You are viewing a plain text version of this content. The canonical link for it is here.
Posted to commits@atlas.apache.org by sa...@apache.org on 2019/05/31 18:24:55 UTC

[atlas] branch master updated: ATLAS-3229 DDL should not capture DML queries

This is an automated email from the ASF dual-hosted git repository.

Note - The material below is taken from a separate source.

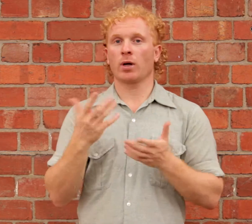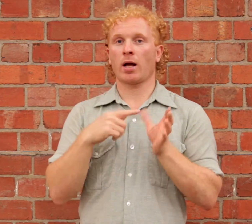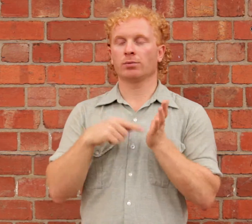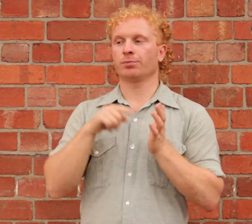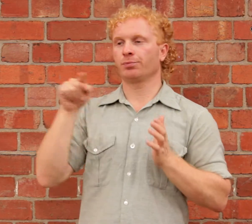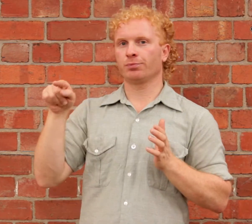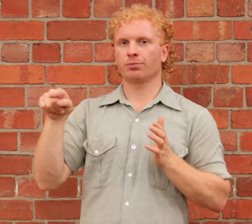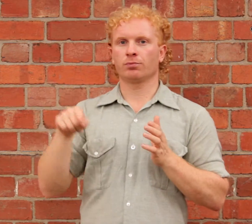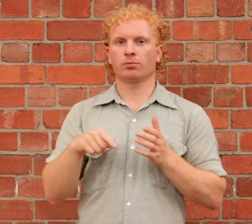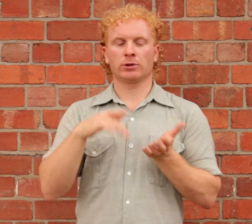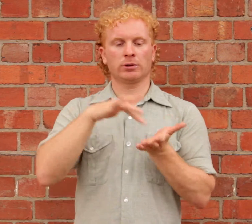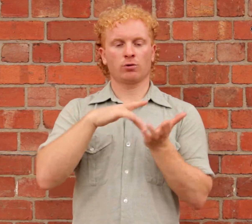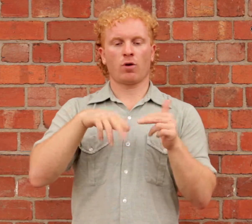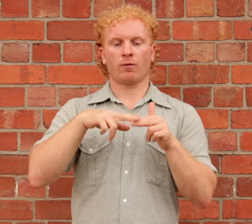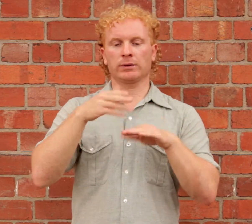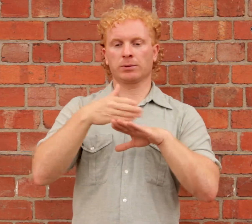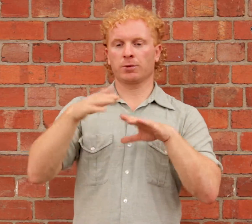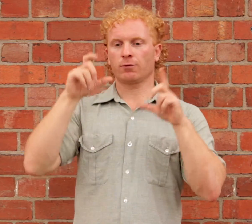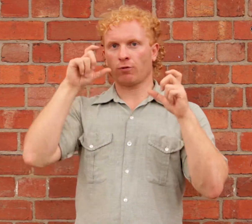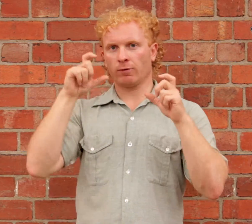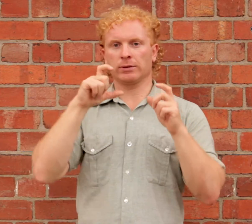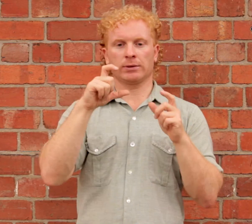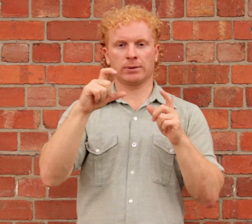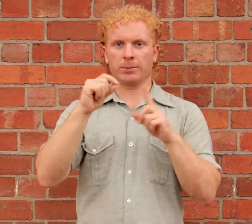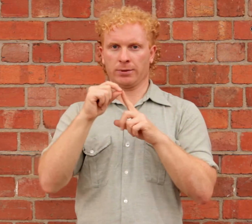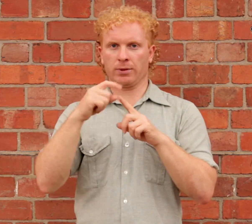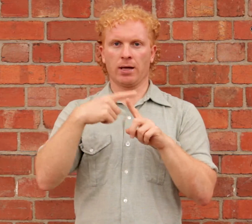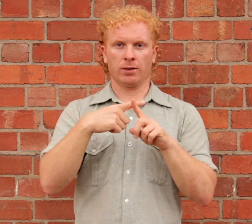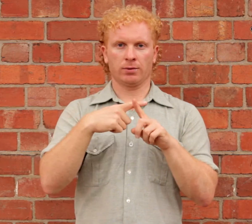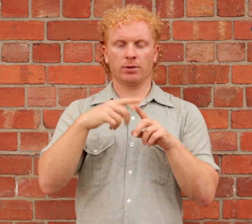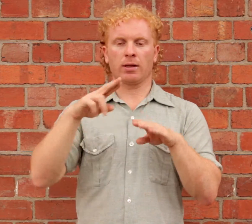It is happening across the Centre for Contemporary Photography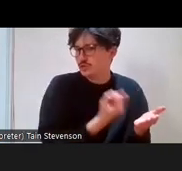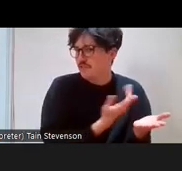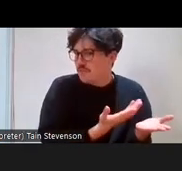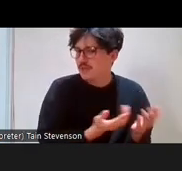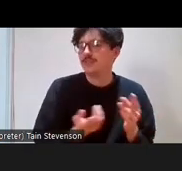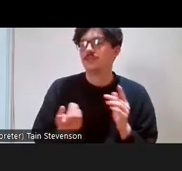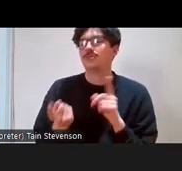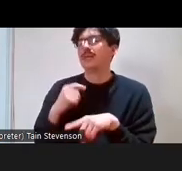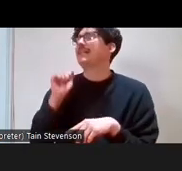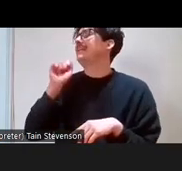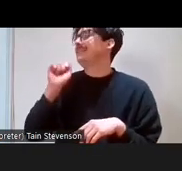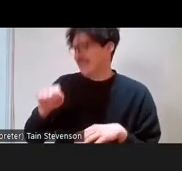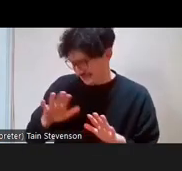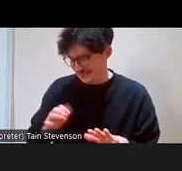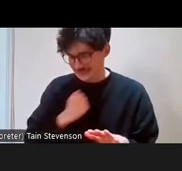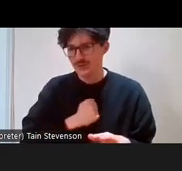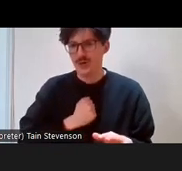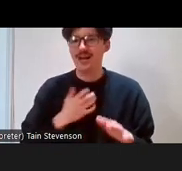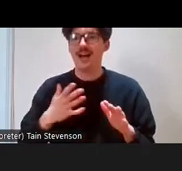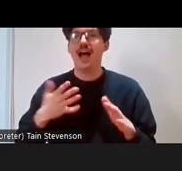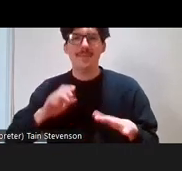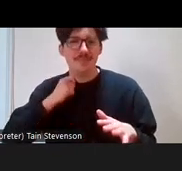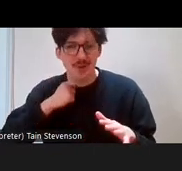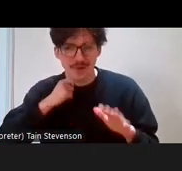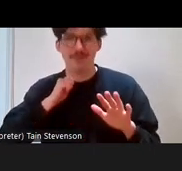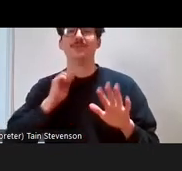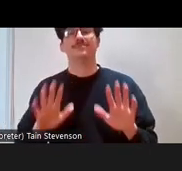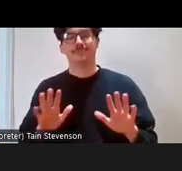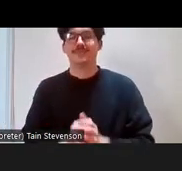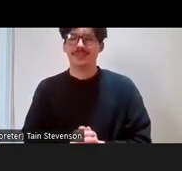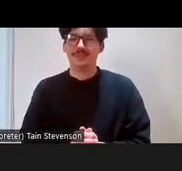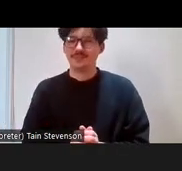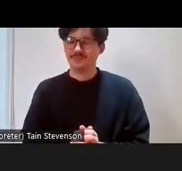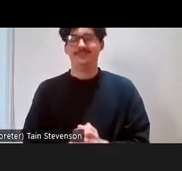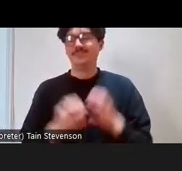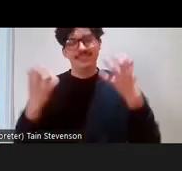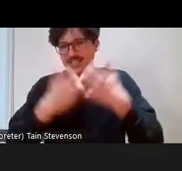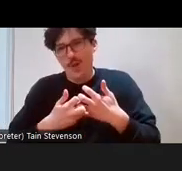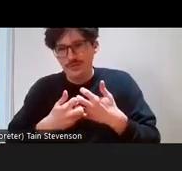Yes, sorry I'm off mute aren't I? Gosh! This technology gets the better of me sometimes!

sarath pushed a commit to branch master
in repository https://gitbox.apache.org/repos/asf/atlas.git


The following commit(s) were added to refs/heads/master by this push:
     new be9df1c  ATLAS-3229 DDL should not capture DML queries
be9df1c is described below

commit be9df1c3f8895bdcc9949c97ab032b0051edd612
Author: Le Ma <lm...@cloudera.com>
AuthorDate: Fri May 24 13:23:37 2019 -0700

    ATLAS-3229 DDL should not capture DML queries
    
    Signed-off-by: Sarath Subramanian <sa...@apache.org>
---
 .../atlas/hive/hook/events/CreateHiveProcess.java  | 10 ++-
 .../org/apache/atlas/hive/hook/HiveHookIT.java     | 97 ++++++++++++++++++++--
 2 files changed, 98 insertions(+), 9 deletions(-)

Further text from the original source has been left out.